(Source texts of formatted documents)
--*--

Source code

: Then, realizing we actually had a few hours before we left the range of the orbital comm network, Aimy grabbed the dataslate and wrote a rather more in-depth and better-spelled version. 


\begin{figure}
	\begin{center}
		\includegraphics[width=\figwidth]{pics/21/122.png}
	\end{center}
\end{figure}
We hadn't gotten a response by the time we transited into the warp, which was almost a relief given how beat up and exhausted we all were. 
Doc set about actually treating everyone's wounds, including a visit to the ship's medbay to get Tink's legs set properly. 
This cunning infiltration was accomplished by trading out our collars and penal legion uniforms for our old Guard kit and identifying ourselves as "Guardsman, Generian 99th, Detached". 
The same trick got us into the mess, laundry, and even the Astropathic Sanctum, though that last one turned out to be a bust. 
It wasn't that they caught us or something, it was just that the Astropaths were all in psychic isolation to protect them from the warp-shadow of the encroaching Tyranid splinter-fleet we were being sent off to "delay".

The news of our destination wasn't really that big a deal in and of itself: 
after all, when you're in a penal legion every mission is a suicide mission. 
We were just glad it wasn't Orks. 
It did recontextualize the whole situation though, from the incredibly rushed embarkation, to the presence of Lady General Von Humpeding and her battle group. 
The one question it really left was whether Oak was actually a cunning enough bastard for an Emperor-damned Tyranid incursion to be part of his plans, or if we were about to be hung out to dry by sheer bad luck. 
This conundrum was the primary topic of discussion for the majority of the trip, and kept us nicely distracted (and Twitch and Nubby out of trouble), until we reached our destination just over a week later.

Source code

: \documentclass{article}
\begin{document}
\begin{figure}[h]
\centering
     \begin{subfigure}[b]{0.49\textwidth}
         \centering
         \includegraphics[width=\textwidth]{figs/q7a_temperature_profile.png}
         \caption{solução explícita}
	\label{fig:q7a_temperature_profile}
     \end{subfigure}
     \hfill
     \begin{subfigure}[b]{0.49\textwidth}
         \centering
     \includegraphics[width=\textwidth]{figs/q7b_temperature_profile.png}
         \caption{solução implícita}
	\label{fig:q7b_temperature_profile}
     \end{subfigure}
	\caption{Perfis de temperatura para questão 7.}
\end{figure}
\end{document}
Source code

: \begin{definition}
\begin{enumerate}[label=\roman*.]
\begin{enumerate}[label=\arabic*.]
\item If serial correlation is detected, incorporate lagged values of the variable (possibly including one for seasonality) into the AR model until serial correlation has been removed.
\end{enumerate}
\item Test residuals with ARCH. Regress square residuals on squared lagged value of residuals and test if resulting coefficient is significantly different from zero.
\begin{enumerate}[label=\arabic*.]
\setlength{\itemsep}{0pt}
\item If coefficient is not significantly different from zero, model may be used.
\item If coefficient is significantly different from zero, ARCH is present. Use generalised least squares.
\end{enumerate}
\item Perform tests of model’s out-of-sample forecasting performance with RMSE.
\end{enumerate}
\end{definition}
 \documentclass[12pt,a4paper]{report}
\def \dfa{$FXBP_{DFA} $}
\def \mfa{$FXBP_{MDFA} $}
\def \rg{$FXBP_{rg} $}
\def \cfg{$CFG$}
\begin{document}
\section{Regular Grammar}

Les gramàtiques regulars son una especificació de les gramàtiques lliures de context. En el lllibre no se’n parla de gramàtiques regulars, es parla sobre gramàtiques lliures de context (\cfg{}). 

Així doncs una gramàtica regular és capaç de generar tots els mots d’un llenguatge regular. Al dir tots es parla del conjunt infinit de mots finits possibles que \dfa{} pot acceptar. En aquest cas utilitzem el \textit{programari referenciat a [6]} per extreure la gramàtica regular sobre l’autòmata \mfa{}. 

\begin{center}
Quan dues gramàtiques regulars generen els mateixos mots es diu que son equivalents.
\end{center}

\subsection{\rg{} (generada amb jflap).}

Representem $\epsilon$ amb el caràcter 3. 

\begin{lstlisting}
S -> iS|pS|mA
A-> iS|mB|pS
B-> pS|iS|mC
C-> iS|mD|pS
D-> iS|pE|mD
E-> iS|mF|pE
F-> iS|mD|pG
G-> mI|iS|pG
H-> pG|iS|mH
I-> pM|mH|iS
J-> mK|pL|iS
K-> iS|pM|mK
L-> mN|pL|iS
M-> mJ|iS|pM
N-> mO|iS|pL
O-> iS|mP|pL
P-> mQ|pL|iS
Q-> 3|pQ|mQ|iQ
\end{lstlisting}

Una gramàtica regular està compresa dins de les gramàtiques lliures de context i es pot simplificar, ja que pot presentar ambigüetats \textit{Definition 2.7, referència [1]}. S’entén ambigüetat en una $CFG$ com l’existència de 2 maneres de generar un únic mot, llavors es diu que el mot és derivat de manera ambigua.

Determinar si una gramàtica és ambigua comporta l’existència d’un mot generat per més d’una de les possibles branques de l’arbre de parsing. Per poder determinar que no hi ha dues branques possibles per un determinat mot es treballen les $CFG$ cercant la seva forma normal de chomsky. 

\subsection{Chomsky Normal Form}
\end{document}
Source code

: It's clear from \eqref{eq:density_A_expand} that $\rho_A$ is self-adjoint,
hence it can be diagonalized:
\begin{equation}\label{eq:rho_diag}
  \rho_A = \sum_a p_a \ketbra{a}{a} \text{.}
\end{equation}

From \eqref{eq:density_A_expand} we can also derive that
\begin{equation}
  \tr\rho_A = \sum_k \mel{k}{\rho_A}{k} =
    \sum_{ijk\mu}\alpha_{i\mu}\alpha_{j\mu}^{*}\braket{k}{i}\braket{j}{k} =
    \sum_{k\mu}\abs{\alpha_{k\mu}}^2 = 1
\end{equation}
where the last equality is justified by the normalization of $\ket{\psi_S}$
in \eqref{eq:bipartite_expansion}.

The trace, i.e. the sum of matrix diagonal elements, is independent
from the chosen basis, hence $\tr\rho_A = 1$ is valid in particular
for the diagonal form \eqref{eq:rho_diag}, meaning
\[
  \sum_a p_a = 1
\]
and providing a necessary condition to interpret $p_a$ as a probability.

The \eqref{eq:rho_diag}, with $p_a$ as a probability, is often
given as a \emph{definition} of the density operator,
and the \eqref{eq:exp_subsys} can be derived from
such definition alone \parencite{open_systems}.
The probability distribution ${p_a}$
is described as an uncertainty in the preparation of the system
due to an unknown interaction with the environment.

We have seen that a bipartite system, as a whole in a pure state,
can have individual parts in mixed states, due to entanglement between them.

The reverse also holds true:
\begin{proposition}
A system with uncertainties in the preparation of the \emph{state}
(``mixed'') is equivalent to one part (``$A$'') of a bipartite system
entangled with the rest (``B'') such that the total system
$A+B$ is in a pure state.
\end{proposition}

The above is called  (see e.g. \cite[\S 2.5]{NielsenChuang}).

--*--

The number of lines above where the word "warp" occurs, and only that number, is the answer.

*ANSWER FOR THIS EXERCISE*: 2